If those numbers look a little off to you after two days of stories recapping his career following his long-awaited call from Cooperstown, that’s because they reflect his totals through 1999, when he played 58 games for the A’s and saw his season cut short that August with a diagnosis of lupus. The following March, while in Spring Training with the Yankees, Raines retired.

But that summer, Rock resurfaced in suburban New Jersey. With the Olympics allowing professional baseball players for the first time, Team USA manager Tom Lasorda encouraged the selection committee — which included former MLB executives Bob Watson and Bill Bavasi — to consider recently retired players in addition to minor leaguers. Raines, who would turn 41 the day before Team USA’s first game in Sydney, was among those under consideration.

“It’s an opportunity for a player that’s played in the Major Leagues for 21 years who never, ever had an opportunity to play in the Olympics,” Raines told me when I interviewed him at the Patriots’ ballpark in Bridgewater, N.J., in August 2000. “Now I’m sitting here retired and I’ve got a chance. To me, that was a situation that I couldn’t let pass. Anytime you get an opportunity to play for your country, to me, I just feel like I’ve done it all in baseball, won a couple of world championships, played on a lot of great teams, and what better to top it off than to be a part of the U.S. Olympic team?”

But first, he had to get back into playing shape. The switch-hitting star had been working out in home in Florida, but to ramp up his preparation, Raines signed on with the Somerset Patriots in the Atlantic League.

Tim Raines’ stint with the Somerset Patriots in the summer of 2000 was a big local story.

“At home, all you can do is take batting practice, and all you get is fastballs there,” he said. “Now you get in the game, and the guys are throwing breaking balls, cut fastballs and sinkers, and you have to adjust ot it. … What they want to see is, Can I play?”

After treating his lupus in 1999, Raines went to camp with the Yankees in 2000, but was hit by a pitch in a foot in the first intrasquad game. The injury — for which he said he never got X-rays — was slow to heal and kept Raines out of exhibition games. Unable to win a roster spot, he retired, and it was two months before the foot healed. “No bruise could ever last that long,” he said.

Needing somewhere to face live, professional pitching, Raines turned to Yankees scout Gene Michael, who suggested the Patriots, managed then by former Yankee Sparky Lyle. “[Michael] said, ‘Why don’t I give Somerset a call to see if they’d let you come out and play in some games?” Raines recalled in 2000.

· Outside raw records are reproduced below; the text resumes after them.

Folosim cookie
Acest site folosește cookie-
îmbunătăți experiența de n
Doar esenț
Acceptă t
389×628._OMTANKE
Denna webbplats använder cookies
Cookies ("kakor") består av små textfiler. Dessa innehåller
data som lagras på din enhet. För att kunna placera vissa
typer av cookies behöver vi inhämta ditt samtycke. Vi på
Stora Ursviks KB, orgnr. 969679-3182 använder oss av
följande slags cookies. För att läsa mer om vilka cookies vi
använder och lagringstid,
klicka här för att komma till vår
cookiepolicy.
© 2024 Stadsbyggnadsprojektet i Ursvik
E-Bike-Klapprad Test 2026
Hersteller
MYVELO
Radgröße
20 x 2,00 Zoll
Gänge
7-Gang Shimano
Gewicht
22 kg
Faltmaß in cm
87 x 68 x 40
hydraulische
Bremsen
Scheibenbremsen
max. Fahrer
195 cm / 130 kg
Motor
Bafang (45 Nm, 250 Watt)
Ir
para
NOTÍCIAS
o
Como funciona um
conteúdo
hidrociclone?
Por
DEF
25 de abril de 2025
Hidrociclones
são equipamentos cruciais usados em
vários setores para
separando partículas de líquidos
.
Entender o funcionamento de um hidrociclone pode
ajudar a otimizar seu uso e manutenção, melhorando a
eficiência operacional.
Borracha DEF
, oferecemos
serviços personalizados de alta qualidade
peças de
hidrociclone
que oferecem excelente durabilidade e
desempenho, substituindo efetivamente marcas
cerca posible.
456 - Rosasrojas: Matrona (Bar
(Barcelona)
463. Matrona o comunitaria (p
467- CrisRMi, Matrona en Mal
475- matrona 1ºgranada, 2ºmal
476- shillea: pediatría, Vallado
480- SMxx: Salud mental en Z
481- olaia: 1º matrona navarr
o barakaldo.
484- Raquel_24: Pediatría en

And so Raines played seven games in the Atlantic League, batting. 346 — nine hits in 26 at-bats — with three doubles, two RBIs and five walks.

Originally, Raines was competing with nearly 600 other players under consideration for Team USA, but he made it to the final round of cuts — a list of 42 players, from which 24 would be selected for the Games. None of the other retired players initially considered made it that far. But when the final roster was announced, Raines wasn’t on it.

“We appreciate Tim’s desire and effort,” Watson told The AP at the time. “He sacrificed both physically and mentally to try to make this squad. It just dind’t pan out, but we do thank him for that.”

But Raines’ efforts weren’t for naught. In 2001, he signed on with his original team, the Montreal Expos, and played 47 games (hitting .308) with them. That October, he was traded to the Orioles for the final week of the season, where he played alongside his son, Tim Jr., and future Hall of Famer Cal Ripken, who was in the final week of his career. Then Raines finished his career with 98 more games in 2002, with the Marlins.

Without the lure of the Olympics, who knows if Raines would have made it back into the Major Leagues. He considered himself retired. But the Olympic tryout led him to Central Jersey in 2000, which led to Montreal and Baltimore in 2001 and Miami in 2002. It also added one more stolen base to his career total, along with 23 more runs, 16 more RBIs and 40 more walks. But the batting average took a dip — a .191 mark over 89 at-bats with Florida in ’02 left his career mark at .294 — tied with Frank Robinson among fellow Hall of Famers.